Back in the plane again to head home. No sleep for Sam this time so cookies and the tablet (IPAD wannabe thing) keep him occupied for the hour and a bit trip. Lots of smoke around from burning off on the homeward trip makes for not much to see outside the window.
Rachel meets us at home with pumpkin soup for us for dinner. What a star! It was then 5.30pm and I had no dinner plans.
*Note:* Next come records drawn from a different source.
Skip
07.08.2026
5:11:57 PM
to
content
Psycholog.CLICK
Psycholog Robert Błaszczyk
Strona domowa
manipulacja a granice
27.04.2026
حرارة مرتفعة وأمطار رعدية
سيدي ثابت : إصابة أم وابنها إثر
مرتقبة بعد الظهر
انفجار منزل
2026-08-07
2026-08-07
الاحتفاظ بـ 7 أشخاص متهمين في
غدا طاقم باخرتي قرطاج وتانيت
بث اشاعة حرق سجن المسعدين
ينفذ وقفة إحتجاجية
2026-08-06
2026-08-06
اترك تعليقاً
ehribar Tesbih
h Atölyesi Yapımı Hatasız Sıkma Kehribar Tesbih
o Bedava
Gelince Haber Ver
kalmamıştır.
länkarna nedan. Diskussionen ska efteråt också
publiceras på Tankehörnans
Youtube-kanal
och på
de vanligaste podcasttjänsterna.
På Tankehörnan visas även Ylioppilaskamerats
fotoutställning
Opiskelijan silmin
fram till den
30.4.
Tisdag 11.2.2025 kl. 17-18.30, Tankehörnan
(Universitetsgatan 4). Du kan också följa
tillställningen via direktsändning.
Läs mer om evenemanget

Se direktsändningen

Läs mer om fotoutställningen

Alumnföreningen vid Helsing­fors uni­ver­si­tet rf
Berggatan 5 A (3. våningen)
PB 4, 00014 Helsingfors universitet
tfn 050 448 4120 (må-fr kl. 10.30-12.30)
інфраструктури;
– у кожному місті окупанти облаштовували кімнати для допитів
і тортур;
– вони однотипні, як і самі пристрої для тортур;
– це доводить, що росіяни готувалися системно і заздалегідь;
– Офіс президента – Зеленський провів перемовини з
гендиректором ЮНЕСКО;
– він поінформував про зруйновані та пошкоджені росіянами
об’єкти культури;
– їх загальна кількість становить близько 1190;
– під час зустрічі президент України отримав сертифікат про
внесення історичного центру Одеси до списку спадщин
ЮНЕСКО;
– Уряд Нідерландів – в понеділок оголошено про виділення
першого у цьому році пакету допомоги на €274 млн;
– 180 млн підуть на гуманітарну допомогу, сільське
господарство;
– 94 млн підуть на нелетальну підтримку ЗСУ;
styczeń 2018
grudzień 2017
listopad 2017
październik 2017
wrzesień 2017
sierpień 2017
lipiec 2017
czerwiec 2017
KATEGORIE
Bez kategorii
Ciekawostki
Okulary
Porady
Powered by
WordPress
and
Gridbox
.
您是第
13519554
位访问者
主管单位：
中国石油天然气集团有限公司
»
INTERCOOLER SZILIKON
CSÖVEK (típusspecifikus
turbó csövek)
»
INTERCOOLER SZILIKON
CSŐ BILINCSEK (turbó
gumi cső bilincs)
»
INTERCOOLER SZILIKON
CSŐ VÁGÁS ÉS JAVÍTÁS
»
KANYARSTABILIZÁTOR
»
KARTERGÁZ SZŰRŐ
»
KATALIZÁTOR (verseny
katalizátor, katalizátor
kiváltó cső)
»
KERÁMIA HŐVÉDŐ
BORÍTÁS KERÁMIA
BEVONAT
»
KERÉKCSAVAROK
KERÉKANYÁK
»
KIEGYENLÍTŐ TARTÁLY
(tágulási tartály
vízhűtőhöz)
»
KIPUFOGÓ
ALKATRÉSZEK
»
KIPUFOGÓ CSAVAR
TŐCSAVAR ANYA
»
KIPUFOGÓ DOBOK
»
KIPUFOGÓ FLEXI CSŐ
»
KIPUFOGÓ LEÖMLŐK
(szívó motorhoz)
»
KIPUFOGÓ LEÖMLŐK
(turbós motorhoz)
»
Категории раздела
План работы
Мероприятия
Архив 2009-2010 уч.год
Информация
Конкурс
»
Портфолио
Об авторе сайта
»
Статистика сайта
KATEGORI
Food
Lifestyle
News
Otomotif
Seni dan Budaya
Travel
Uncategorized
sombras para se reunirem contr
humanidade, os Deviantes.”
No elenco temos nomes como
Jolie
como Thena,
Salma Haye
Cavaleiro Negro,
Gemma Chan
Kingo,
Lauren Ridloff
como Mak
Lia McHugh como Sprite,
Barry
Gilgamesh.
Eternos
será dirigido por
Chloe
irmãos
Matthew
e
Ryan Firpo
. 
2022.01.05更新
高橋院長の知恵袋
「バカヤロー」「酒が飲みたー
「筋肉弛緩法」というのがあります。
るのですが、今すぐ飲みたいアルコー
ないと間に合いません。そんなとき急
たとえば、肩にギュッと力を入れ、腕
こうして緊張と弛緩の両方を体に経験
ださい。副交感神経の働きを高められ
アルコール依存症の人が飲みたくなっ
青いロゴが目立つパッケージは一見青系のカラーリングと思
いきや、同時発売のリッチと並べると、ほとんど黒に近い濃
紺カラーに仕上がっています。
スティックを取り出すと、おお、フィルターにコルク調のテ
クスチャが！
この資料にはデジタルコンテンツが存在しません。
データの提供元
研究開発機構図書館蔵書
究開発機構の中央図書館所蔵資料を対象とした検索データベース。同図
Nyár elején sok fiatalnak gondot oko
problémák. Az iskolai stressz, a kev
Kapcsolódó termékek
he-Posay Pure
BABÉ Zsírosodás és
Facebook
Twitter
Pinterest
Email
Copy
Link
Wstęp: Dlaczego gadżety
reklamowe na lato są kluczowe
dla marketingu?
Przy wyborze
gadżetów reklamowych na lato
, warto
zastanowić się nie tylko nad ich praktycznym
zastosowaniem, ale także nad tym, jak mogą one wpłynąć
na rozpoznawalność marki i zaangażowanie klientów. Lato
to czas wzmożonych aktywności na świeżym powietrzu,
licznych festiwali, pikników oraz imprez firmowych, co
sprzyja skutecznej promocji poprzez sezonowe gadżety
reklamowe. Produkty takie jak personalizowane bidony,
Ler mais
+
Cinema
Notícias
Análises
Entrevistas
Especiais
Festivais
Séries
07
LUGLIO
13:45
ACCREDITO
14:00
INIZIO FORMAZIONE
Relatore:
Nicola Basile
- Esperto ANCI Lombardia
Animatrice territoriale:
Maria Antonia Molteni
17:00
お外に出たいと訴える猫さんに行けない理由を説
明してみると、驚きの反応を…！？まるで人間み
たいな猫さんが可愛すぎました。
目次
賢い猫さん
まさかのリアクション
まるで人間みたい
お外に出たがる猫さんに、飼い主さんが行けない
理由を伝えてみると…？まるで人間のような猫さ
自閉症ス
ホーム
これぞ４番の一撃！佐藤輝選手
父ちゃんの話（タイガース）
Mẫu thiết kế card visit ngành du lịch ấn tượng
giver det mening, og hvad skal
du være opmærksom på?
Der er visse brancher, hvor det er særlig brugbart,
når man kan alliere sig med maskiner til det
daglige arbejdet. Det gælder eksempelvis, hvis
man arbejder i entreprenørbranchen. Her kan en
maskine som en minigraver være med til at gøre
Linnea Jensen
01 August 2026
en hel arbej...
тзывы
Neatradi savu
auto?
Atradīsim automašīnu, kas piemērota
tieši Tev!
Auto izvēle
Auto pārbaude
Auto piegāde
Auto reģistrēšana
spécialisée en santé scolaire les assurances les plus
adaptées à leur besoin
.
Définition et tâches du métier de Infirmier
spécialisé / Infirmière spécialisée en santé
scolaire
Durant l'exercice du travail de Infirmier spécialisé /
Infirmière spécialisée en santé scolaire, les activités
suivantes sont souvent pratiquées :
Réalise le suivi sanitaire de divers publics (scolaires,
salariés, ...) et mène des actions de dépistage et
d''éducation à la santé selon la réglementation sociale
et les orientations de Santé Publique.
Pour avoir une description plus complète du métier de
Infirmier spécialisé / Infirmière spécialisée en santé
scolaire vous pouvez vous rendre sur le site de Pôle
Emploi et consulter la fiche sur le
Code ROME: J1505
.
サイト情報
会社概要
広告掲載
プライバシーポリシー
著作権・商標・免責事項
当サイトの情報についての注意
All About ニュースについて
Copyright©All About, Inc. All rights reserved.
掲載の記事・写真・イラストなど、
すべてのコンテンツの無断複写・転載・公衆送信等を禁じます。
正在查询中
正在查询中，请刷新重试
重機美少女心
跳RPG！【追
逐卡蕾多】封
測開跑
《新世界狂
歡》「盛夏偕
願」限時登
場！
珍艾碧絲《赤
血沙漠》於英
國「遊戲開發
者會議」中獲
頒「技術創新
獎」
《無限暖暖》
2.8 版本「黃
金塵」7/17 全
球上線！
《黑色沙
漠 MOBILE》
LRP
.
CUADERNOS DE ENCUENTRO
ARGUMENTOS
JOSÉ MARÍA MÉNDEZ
She saved the day.
Once we got home, we got into the mode of dinner, when I suddenly remembered to look for my phone. We searched my bags, the car, the house… it was nowhere to be found. We called it and it went straight to voicemail. Very odd I had only recharged the power the previous day. It shouldn’t be out of power yet. Then Jason noticed the back door. A hole had been made in the fly screen and the door was unlocked. It had been locked when we left, but in my hurry to go I had forgotten to lock the glass door as well. We looked around and everything else in the house seemed normal. Jason’s phone and our video camera were sitting on the shelf. My wallet was still in its place, although it was empty. I was pretty sure there had been money in there earlier in the week. Fridge and pantry not touched. Cupboards all normal. It was weird feeling knowing that someone had most likely been in our house and stolen money and my phone, but there was no real proof.
Friday evening we had Bible study and it was good to pray together which eased some of the icky feelings of the late afternoon. We do find it ironic and sort of sad that on the very day we get the two windows replaced in our car that had been broken in two occurances of vandalism over the past year, is the day our home gets broken into. Vandalism and theft are a part of life here for everyone, not just us. Our church friends were saddened when they heard about what had happened and promised to see if they could find out who the thieves were. No concrete news yet, one lead that Jason pursued led nowhere, but our friends’ willingness to help does make my heart glad.
So now that we have seen our new home, I find it a little easier to dream and imagine our new life in Gapuwiyak, which begins in January. I am still feeling like I don’t have it in me to start again: new place, different culture, different language… but my prayer is that the energy and enthusiasm to start again will come in the months to come.